:: RECORDS FOR THIS EXERCISE ::

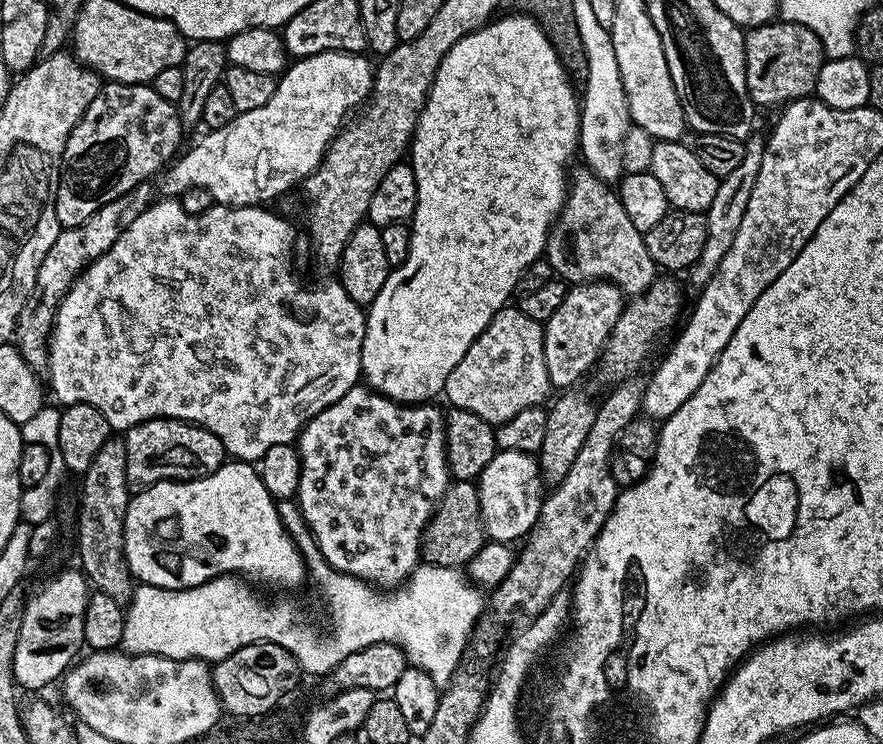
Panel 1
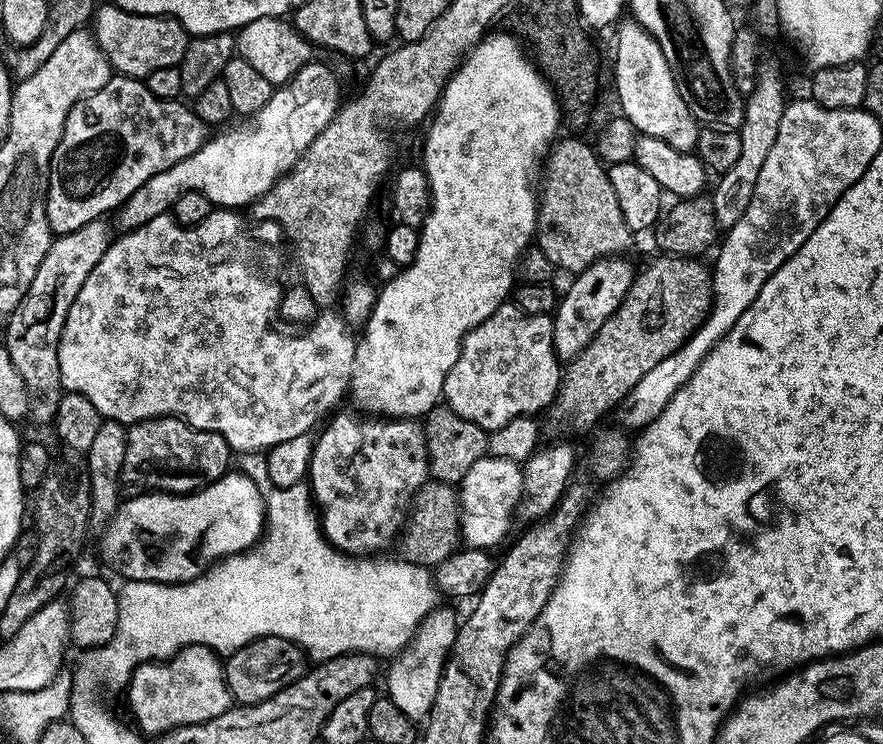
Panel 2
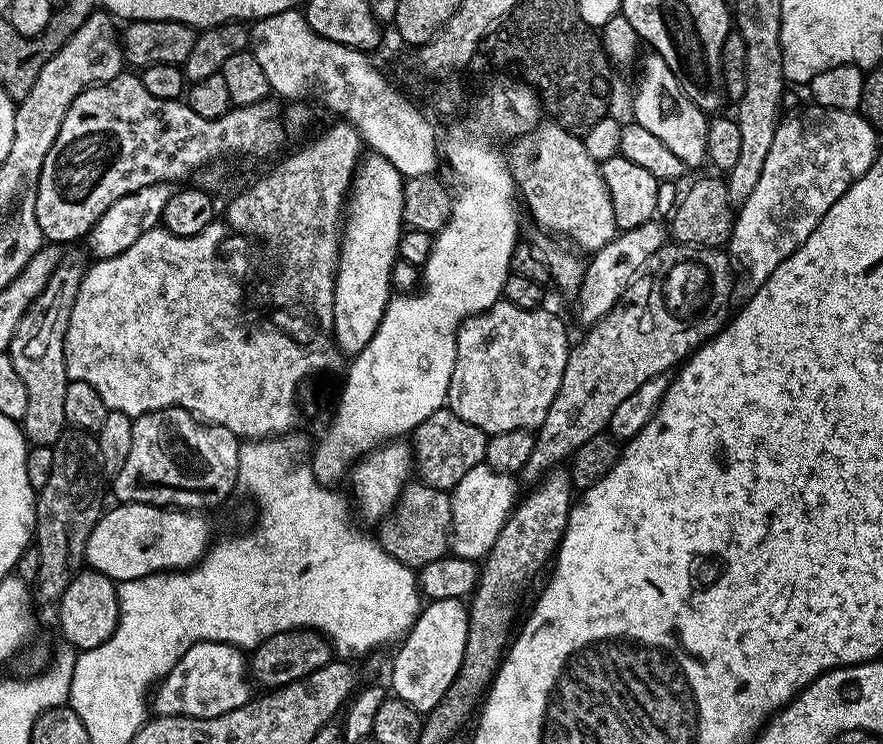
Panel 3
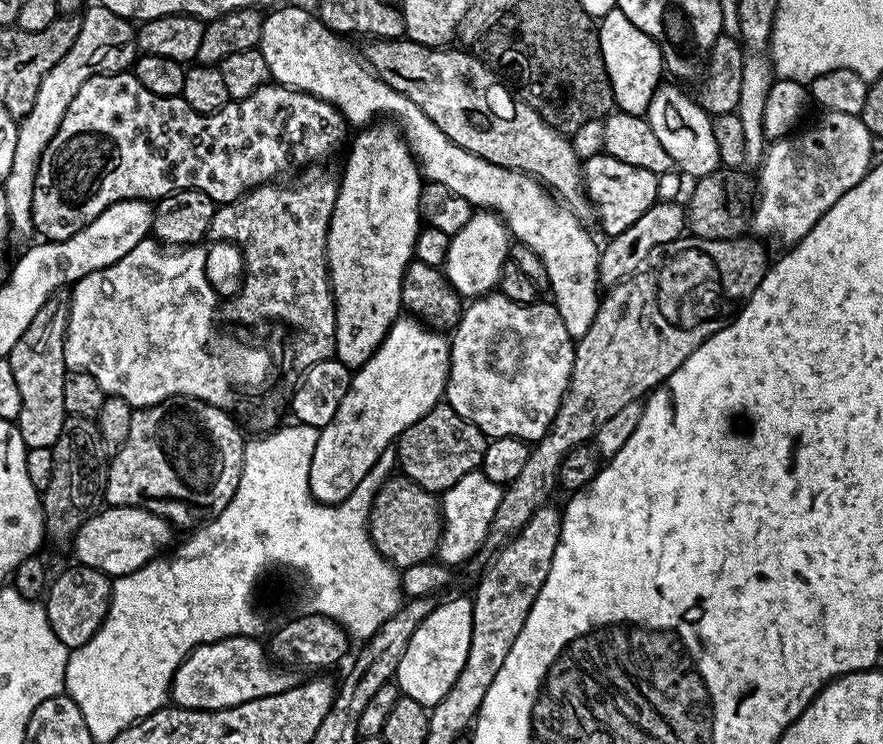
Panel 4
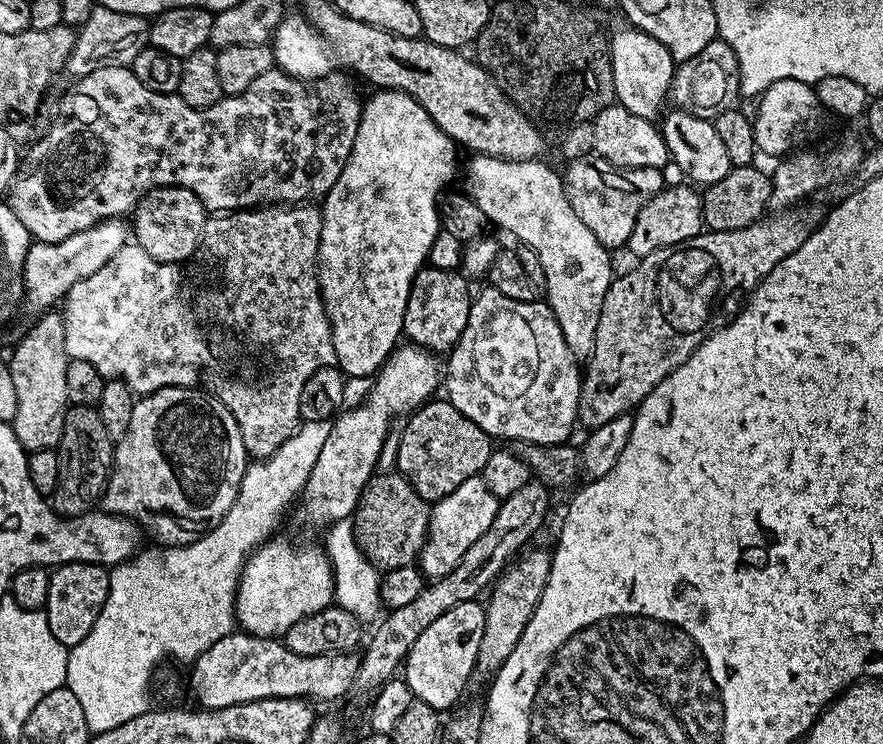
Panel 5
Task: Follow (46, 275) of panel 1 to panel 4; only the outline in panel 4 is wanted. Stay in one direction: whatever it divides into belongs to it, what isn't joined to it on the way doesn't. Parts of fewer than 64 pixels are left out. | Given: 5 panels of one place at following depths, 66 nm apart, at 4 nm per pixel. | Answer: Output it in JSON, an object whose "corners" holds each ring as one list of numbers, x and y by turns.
{"corners":[[64,290,57,291,56,295,51,296,46,302,46,306,42,306,42,310,38,310,38,314,34,314,34,322,30,322,30,326,26,326,26,334,22,334,22,338,15,342,14,348,6,357,10,370,14,370,14,382,18,382,18,394,22,394,22,410,20,411,18,427,22,434,24,447,27,449,52,449,58,442,58,434,62,434,66,415,62,402,62,386,66,375,64,338,68,331,69,300,69,293]]}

:::

All lines from the one that holds "Task: Follow (46, 275)" to the end of the entries above must be transcribed exactly, both ends included, and no others.

| TASK OUTPUT |
Task: Follow (46, 275) of panel 1 to panel 4; only the outline in panel 4 is wanted. Stay in one direction: whatever it divides into belongs to it, what isn't joined to it on the way doesn't. Parts of fewer than 64 pixels are left out. | Given: 5 panels of one place at following depths, 66 nm apart, at 4 nm per pixel. | Answer: Output it in JSON, an object whose "corners" holds each ring as one list of numbers, x and y by turns.
{"corners":[[64,290,57,291,56,295,51,296,46,302,46,306,42,306,42,310,38,310,38,314,34,314,34,322,30,322,30,326,26,326,26,334,22,334,22,338,15,342,14,348,6,357,10,370,14,370,14,382,18,382,18,394,22,394,22,410,20,411,18,427,22,434,24,447,27,449,52,449,58,442,58,434,62,434,66,415,62,402,62,386,66,375,64,338,68,331,69,300,69,293]]}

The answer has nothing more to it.